The National Active Mothers Gathering representative believes that it is necessary to keep in mind the families that pay taxes and thus contribute to the state budget.
According to her, it is also very important to dedicate to services for families. “The services are greatly needed and they should be accessible to not only social risk or impoverished families, or those facing hardship,” R. Žemaitė spoke, “Services should be an obvious phenomenon for families, which pay taxes.”
Housing for young families
The strategy states that, “Individuals and families are encouraged to emigrate, among other reasons, by financial difficulties in obtaining home ownership and creating the material basis for family life <…> thus it is important to provide more means of obtaining housing, particularly for young families and families raising children.”
LLRI analyst I. Valeškaitė states that personal pursuit of home ownership and material resources should be encouraged, as well as responsible family planning.
“Statistics show that only a tenth of Lithuanians rent their homes. This is one of the lowest metrics in the European Union. We must consider whether granting housing to young families is a relevant issue in the context of their other needs. Furthermore, it is also important that young family housing support would discriminate other young individuals, who have yet to create a family or have chosen a different model for life – they could not aim for these support measures,” I. Valeškaitė pointed out issues in the proposal.
This strategy point also appears dubious to R. Žemaitė due to its ambiguity. “It is completely unclear, what will be done. The strategy clearly specifies that the lack of housing is one of the reason, why families emigrate or do not have more children. Thus housing as a criterion is the basis of two of the most important reasons, why the demographic situation is what it is. A very important problem is outlined, however there is no explanation of what will be done,” she said.
Financial welfare for retirees
The LLRI analyst observes that the strategy highlights a clear threat looming in the future – population aging and the increasing tax burdens, which follow as a result. This could become a factor, which encourages emigration.
The strategy also outlines the assurance of retirement age income through social security and social support systems. It is specified that there will be a pursuit of encouraging older individuals to integrate, live healthier, avoid illness and ensure access to affordable high-quality healthcare services.
“In implementing the third goal of the strategy – to grant older individuals to integrate into society, it is proposed to improve the pension system, so that more individuals would participate in pension accumulation and would receive extra income from alternative sources. Though the proposed measure does contribute to the accomplishing of the goal, it would be easier achieved by the possibility to employ alternative sources, using a larger portion of one’s pension payments,” LLRI analyst I. Valeškaitė said.
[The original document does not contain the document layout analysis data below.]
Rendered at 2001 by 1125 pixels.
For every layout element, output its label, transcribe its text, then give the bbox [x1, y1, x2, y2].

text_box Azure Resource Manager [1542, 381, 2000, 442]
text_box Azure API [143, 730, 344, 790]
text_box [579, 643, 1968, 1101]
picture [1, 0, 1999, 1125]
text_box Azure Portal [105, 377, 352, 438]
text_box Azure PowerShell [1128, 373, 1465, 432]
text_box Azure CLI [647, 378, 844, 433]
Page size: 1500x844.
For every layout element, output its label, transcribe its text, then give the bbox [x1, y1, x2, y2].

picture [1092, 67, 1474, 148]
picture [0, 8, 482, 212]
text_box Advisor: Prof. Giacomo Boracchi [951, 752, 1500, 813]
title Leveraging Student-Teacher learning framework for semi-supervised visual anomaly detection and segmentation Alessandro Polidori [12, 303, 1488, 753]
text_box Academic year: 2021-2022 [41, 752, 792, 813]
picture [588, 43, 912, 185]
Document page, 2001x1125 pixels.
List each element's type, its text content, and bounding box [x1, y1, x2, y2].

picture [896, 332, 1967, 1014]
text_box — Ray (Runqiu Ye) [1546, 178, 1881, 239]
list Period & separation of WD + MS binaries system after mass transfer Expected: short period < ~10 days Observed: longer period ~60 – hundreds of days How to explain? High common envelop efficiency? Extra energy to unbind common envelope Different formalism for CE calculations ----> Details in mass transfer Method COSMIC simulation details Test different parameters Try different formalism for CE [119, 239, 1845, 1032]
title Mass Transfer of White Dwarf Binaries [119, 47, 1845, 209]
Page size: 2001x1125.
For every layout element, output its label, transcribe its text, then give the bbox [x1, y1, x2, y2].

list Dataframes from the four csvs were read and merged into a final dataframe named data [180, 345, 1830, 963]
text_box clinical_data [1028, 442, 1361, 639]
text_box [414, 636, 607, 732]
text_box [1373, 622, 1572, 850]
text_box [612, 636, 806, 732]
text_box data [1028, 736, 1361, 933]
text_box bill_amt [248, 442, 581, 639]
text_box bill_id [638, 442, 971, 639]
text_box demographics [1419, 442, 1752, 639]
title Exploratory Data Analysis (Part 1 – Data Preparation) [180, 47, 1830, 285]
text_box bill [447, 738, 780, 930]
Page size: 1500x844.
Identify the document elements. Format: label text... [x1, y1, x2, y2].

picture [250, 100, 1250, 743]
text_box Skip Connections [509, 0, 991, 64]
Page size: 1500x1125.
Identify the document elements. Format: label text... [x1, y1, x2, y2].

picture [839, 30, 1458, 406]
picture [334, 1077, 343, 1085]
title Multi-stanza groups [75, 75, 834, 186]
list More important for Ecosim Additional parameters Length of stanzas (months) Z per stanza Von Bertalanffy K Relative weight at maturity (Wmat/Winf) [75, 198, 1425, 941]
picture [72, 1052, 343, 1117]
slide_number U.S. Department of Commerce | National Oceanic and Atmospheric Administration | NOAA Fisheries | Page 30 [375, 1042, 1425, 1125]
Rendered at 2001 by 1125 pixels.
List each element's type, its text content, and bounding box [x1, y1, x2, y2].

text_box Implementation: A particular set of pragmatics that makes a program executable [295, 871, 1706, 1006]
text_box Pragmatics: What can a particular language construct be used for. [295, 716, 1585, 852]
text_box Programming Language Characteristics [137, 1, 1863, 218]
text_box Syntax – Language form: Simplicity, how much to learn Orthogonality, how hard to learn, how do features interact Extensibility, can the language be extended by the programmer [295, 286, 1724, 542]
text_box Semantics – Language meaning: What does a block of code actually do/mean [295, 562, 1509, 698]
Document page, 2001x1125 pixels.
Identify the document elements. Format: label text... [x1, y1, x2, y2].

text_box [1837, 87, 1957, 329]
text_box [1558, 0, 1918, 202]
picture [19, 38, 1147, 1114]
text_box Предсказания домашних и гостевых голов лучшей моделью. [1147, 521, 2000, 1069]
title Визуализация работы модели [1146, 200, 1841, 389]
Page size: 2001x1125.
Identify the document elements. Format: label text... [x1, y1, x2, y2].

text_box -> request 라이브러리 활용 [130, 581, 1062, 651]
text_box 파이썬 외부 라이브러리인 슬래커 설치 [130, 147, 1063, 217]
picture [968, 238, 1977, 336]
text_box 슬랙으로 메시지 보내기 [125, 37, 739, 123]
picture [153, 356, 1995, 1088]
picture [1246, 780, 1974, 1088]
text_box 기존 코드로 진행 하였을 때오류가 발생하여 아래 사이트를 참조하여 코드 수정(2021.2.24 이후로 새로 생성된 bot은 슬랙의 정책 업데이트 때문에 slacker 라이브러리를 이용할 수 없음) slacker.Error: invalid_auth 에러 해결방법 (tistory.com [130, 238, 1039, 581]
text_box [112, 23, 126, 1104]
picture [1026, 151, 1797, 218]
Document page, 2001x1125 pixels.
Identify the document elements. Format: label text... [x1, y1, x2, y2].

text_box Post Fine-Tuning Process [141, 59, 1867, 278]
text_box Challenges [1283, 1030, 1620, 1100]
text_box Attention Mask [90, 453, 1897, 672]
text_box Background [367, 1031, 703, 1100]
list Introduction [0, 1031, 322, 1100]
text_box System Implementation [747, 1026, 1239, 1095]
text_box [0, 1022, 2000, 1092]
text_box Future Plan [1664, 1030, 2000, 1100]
Another goal proposed in the strategy plan is the regulation of prices. “Goods and service prices declining is achievable in areas, where the state is the supplier or can impact prices in other means (regulations and such), while adhering to the principles of economics,” the strategy posits.
The LLRI analyst observes that the most wide-scale price regulation in Lithuania is performed by an independent regulator, the State Price and Energy Control Commission (VKEKK). “We doubt whether an active role of the government in seeking to influence the VKEKK (or other independent regulators) prices without justification would be a suitable measure,” I. Valeškaitė states.